Graichen kannte neun Bewerber für Dena-Chefposten

Graichen selbst äußerte sich kurz darauf schriftlich: Er habe von elf Kandidaten und Kandidatinnen für den Posten neun aus seiner beruflichen Laufbahn gekannt. „Für mich war es insofern eine graduelle Abstufung, wen der Bewerberinnen und Bewerber ich wie gut kannte.“

Er habe zudem gedacht, es genüge, wenn seine Stimme nicht den Ausschlag gebe und er sich in der Findungskommission bei der Bewertung Schäfers zurückhalte. Die Kommission, die Bewerberinnen und Bewerber für den Posten des Dena-Chefs bewertete, bestand aus drei Vertretern des Wirtschaftsministeriums, darunter Graichen, und der zweiten Dena-Geschäftsführerin als Gast.

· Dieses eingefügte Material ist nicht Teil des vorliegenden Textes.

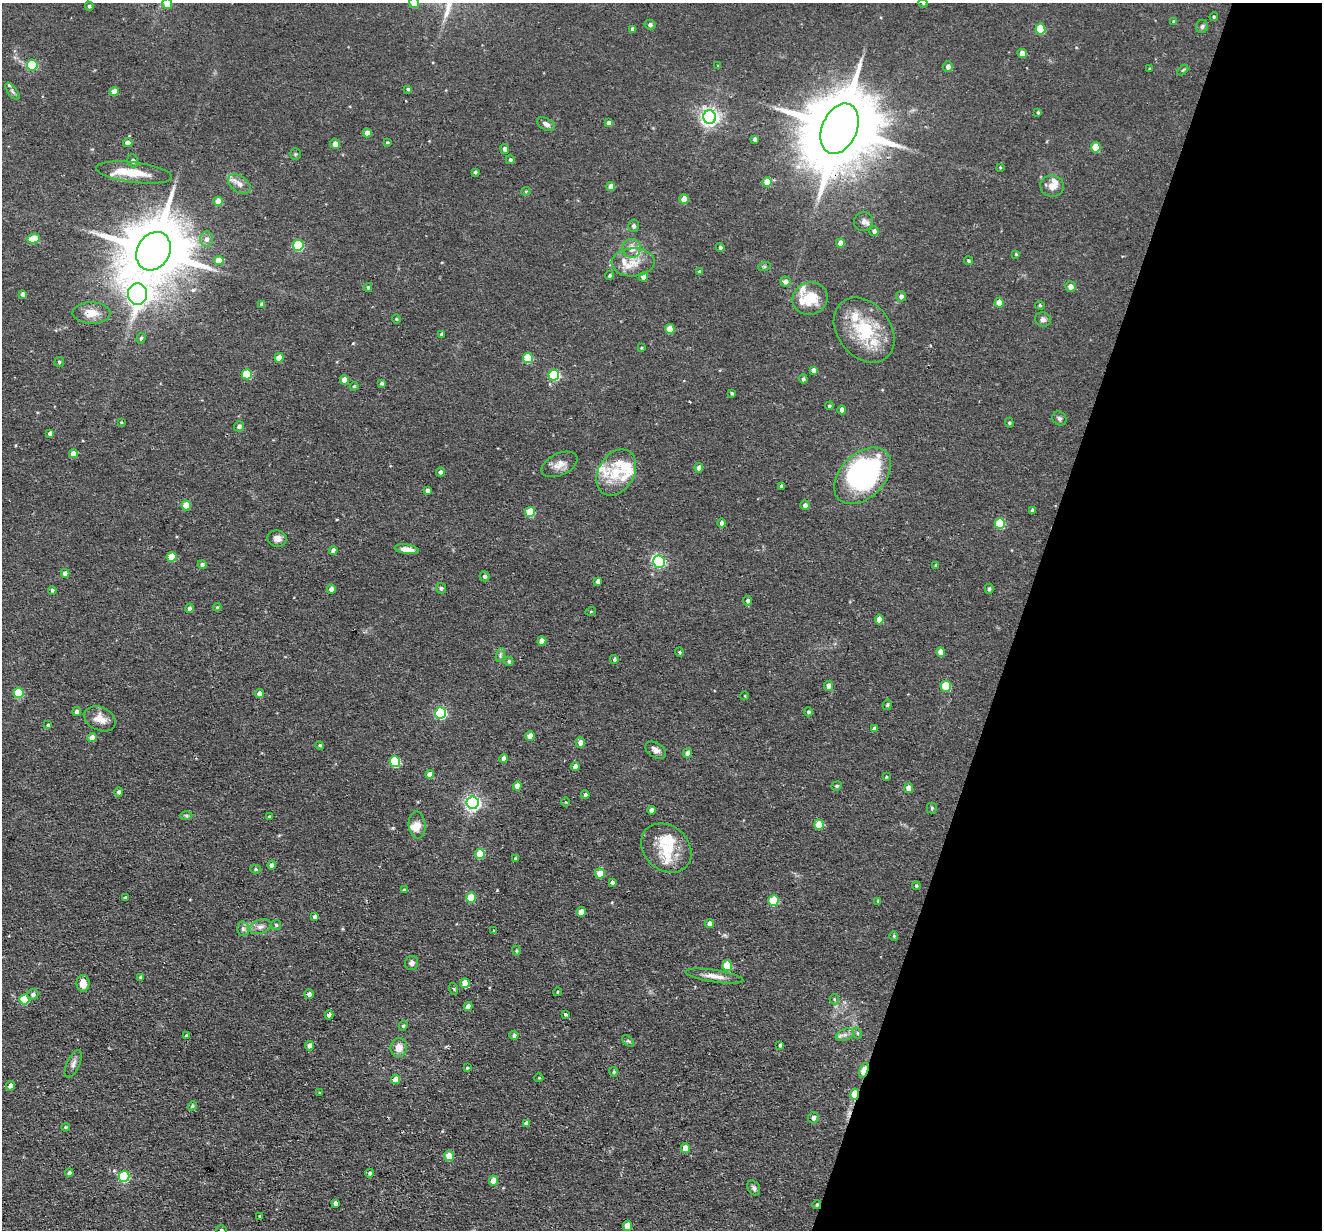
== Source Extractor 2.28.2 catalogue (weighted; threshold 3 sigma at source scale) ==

Patrick Graichen, Staatssekretär im Wirtschaftsministerium (links) und Wirtschaftsminister Robert Habeck.
Patrick Graichen, Staatssekretär im Wirtschaftsministerium (links) und Wirtschaftsminister Robert Habeck. © dpA | Kay Nietfeld

Graichen gilt als Mister Energiewende – seit der ehemalige Chef der Denkfabrik Agora Energiewende zu Beginn der Legislatur als Staatssekretär ins Wirtschaftsministerium wechselte, hat er dort eine Schlüsselrolle für das zentrale Vorhaben des Hauses. Der Aufbau der LNG-Infrastruktur, der Ausbau von Erneuerbaren Energien, die Energiepreisbremsen und zuletzt das Gesetz zum Ausstieg aus fossilen Heizungen, zahlreiche Projekte des Ministeriums gingen seitdem über seinen Tisch.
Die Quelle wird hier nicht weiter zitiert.